A captura do presidente venezuelano Nicolás Maduro e de sua esposa, Cilia Flores, pelos Estados Unidos neste sábado (3) gerou reações de diveros governos e organizações internacionais. O casal foi retirado do território venezuelano e levado a bordo do navio USS Iwo Jima, da Marinha dos EUA.
Autoridades norte-americanas divulgaram que a operação foi realizada como parte de ações contra crimes de narcoterrorismo e tráfico de drogas, e que ambos serão processados nos tribunais dos Estados Unidos. O presidente dos EUA, Donald Trump, publicou em suas redes sociais a primeira imagem de Maduro algemado e com os olhos vendados, a bordo do navio.
Diversos países reagiram à operação.
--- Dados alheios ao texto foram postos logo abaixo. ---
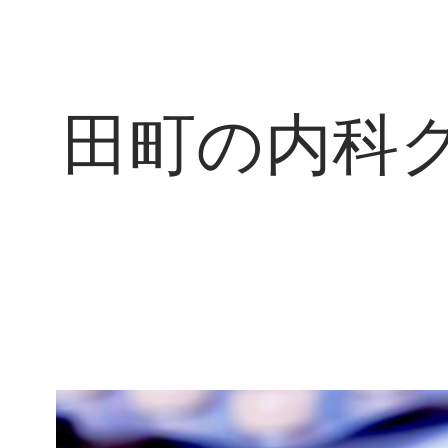
田町の内科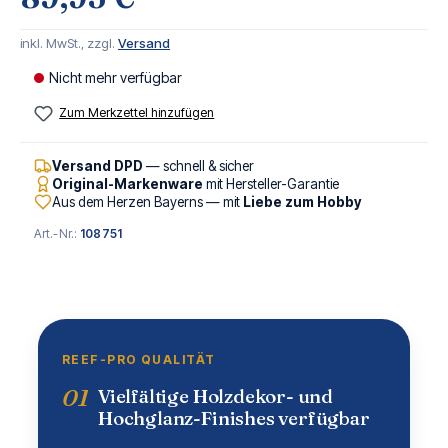
inkl. MwSt., zzgl.
Versand
Nicht mehr verfügbar
Zum Merkzettel hinzufügen
Versand DPD
— schnell & sicher
Original-Markenware
mit Hersteller-Garantie
Aus dem Herzen Bayerns — mit
Liebe zum Hobby
Art.-Nr.:
108751
REEF-PRO QUALITÄT
01
Vielfältige Holzdekor- und
Hochglanz-Finishes verfügbar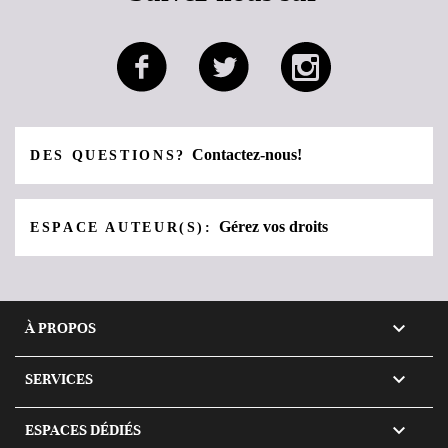
Contactez-nous!
DES QUESTIONS?
Gérez vos droits
ESPACE AUTEUR(S):

À PROPOS

SERVICES

ESPACES DÉDIÉS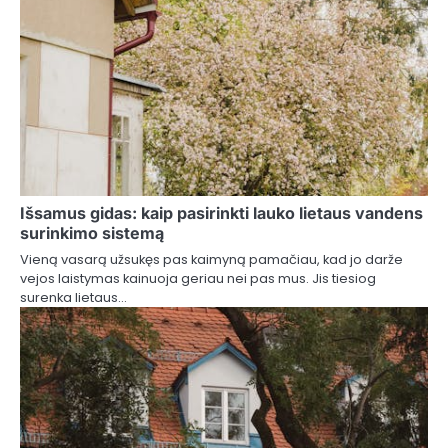
Išsamus gidas: kaip pasirinkti lauko lietaus vandens
surinkimo sistemą
Vieną vasarą užsukęs pas kaimyną pamačiau, kad jo darže
vejos laistymas kainuoja geriau nei pas mus. Jis tiesiog
surenka lietaus…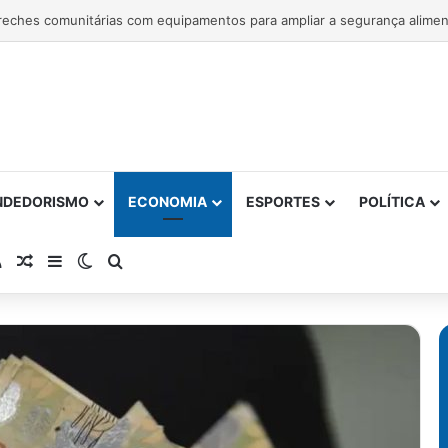
NDEDORISMO
ECONOMIA
ESPORTES
POLÍTICA
atsApp
RSS
Artigo Aleatório
Barra Lateral
Switch skin
Procurar por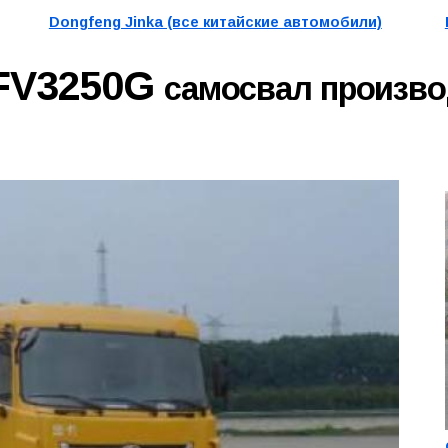
Dongfeng Jinka (все китайские автомобили)
DFV3250G
самосвал произво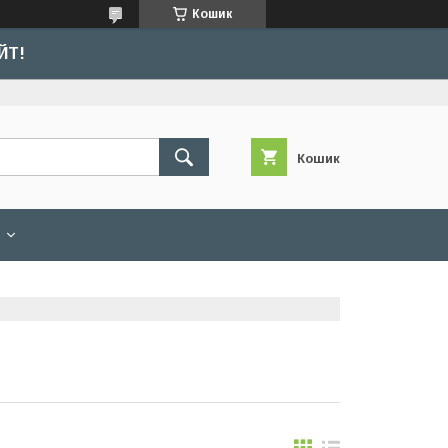
Кошик
ЙТ!
Кошик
Governos como Rússia, China, Cuba e Irã condenaram a ação, afirmando que se trata de uma violação da soberania venezuelana. Por sua vez, o presidente do Brasil, Luiz Inácio Lula da Silva, classificou a operação como “inaceitável” e afirmou que os Estados Unidos “cruzaram uma linha”, defendendo que a ONU se manifeste sobre o episódio. Países vizinhos, incluindo Colômbia, Chile e México, expressaram preocupação com a estabilidade regional e destacaram a necessidade de soluções pacíficas. A União Europeia e organismos internacionais, como a ONU, reforçaram a importância do respeito às normas do direito internacional e da soberania dos Estados.
Enquanto isso, setores da população venezuelana no exterior comemoraram a captura, segundo imagens divulgadas nas redes sociais, embora o clima dentro do país permaneça de tensão. Nos Estados Unidos, a operação dividiu opiniões entre autoridades e legisladores, com debates sobre legalidade e autorização de ações militares no exterior.